Dave had disappeared into the rainy murk of early afternoon. The damp greenness of the bush looming from the mist looked menacing in its density. Reg pictured Dave testing himself, crossing the sheets of water on the bitumen road before plunging down the gravel track to the seething creek. He noticed the driver coming up for his lunch. A car pulled in briefly then drove off as if the people couldn’t be bothered to stop on such a wet day. There was no sign of anyone else.  The water would be flooding the banks, immersing the huge granite boulders where on summer days children scrambled and families picnicked.

 He pictured Dave slipping and sliding down the steep track, crying out as he missed a foothold, grabbing at prickly branches to arrest his descent; then daring to cross the foaming brown water as it flowed at speed past his sodden, mud-caked shoes. Surely he wouldn’t have tried to cross the torrent, feeling in vain for footholds, imagining stepping stones to support his weight? Reg could visualise him, placing one foot cautiously in front of the other, practising for Antarctica, until finally he missed his step and fell into the cold rushing water. Maybe he had banged his head, possibly...

The meals sat in front of them on the table, the chips congealing on white plates, the coffees cold in the cups. The wind whined round the corner of the building and the old roof rattled.  Huge banks of dark cloud pressed down on the sodden landscape. Reg crossed to the window again.

“Stop doing that,” snapped Elsie. “It won’t bring Dave back any sooner.”
“If he comes back,” Reg thought darkly.

He had watched as the manager and the young man who served in the bar pulled on warm clothes and set out to search for the missing man. It seemed a long while until they returned, soaked and beaten. They looked shocked, shaken.

“We found him but I am sorry to have to tell you that your friend is dead. He was half in and half out the water. He must have slipped and hit his head.”

“Or suffered a heart attack,” said the young bar manager, unable to control the agitation in his voice.

The group huddled in silence until the ambulance arrived. Then, after an agonising wait, the body, covered by a white sheet, was brought up on a stretcher. At last the ambulance drove away. Everything was strangely quiet and unreal after that. They were a sorry little group that straggled out to the bus and climbed on.

Reg felt in his pocket and took out the carefully folded sheet of paper Dave had given him the previous week. He examined the drawing. The creases were scoured into the paper as if it had been looked at many times. He saw a kind of map, a picture of a snowy wasteland and icy waters superimposed with animal life. Tracks were marked in the snow and above was scribbled a child’s blue sky with an eagle soaring high on magnificent wings. The cruise ship was drawn in one corner, berthed like a miniature boat in the vastness. Reg realised he was looking at Dave’s private dream.

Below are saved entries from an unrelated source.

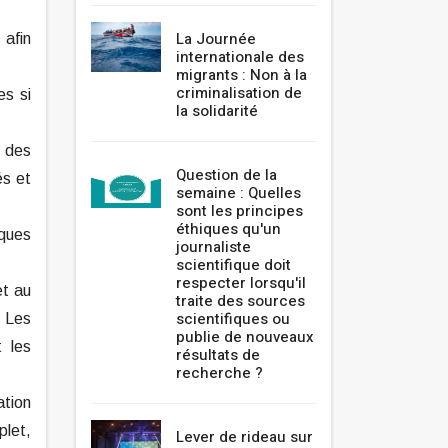
La Journée
 afin
internationale des
migrants : Non à la
criminalisation de
es si
la solidarité
r des
Question de la
és et
semaine : Quelles
sont les principes
éthiques qu'un
iques
journaliste
scientifique doit
respecter lorsqu'il
et au
traite des sources
scientifiques ou
 Les
publie de nouveaux
 les
résultats de
recherche ?
ation
plet,
Lever de rideau sur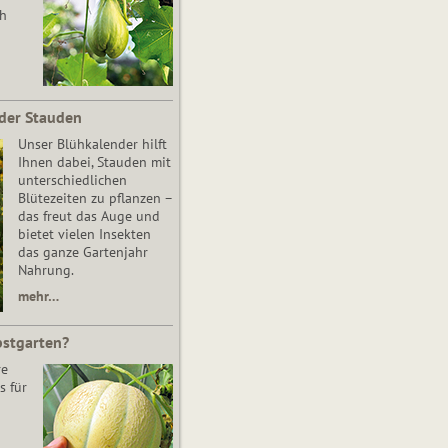
ch
der Stauden
Unser Blühkalender hilft
Ihnen dabei, Stauden mit
unterschiedlichen
Blütezeiten zu pflanzen –
das freut das Auge und
bietet vielen Insekten
das ganze Gartenjahr
Nahrung.
mehr…
bstgarten?
re
s für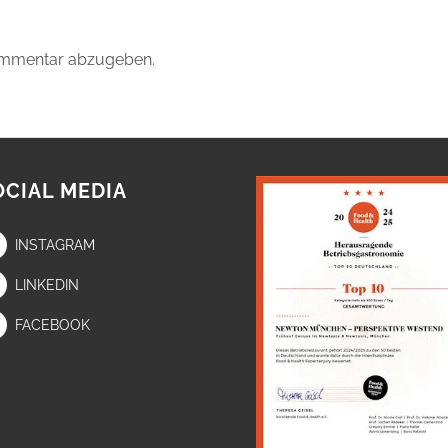
ommentar abzugeben.
OCIAL MEDIA
INSTAGRAM
LINKEDIN
FACEBOOK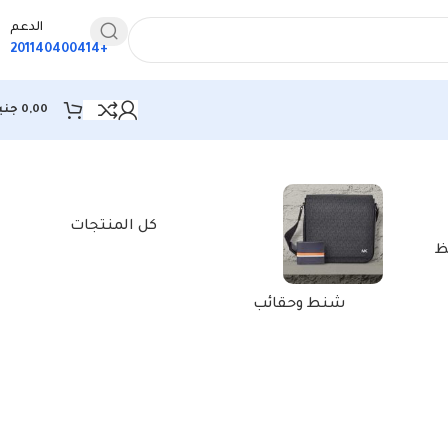
الدعم
+201140400414
0,00
جني
كل المنتجات
ظ
شنط وحقائب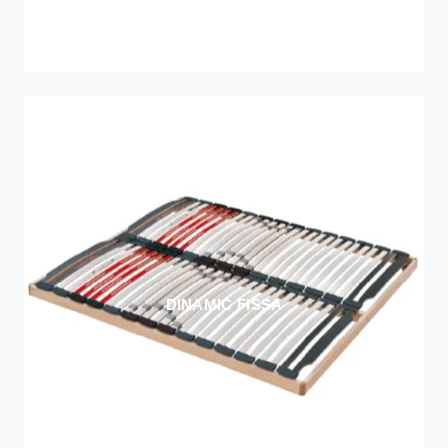
DINAMIC FISSA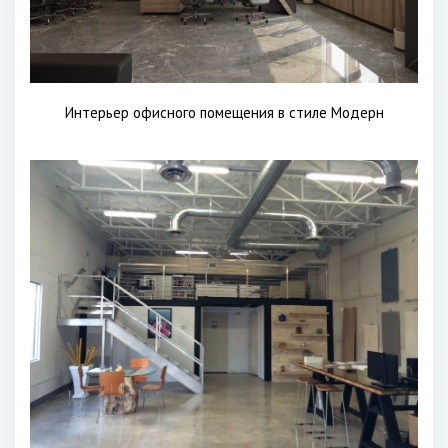
Интерьер офисного помещения в стиле Модерн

He shifted uncomfortably in his seat and swallowed. Poor Dave. Another one gone from their group of day trippers. He wondered who would be the next. It was like one of those murder mysteries where someone disappeared with improbable regularity.

“Everyone okay back there?” the driver called over his shoulder.  “We’ll soon get you home.”

His voice was hard to hear above the squeal of the wipers and the constant spattering of rain against the windows.

Reg turned the Antarctica picture over. On the back Dave had drawn a penguin and outlined the shape with a black texta. He had added glasses and a scarf and coloured it in carefully like a child trying hard not to go over the lines.  The penguin seemed to smile lopsidedly at him and Reg smiled back.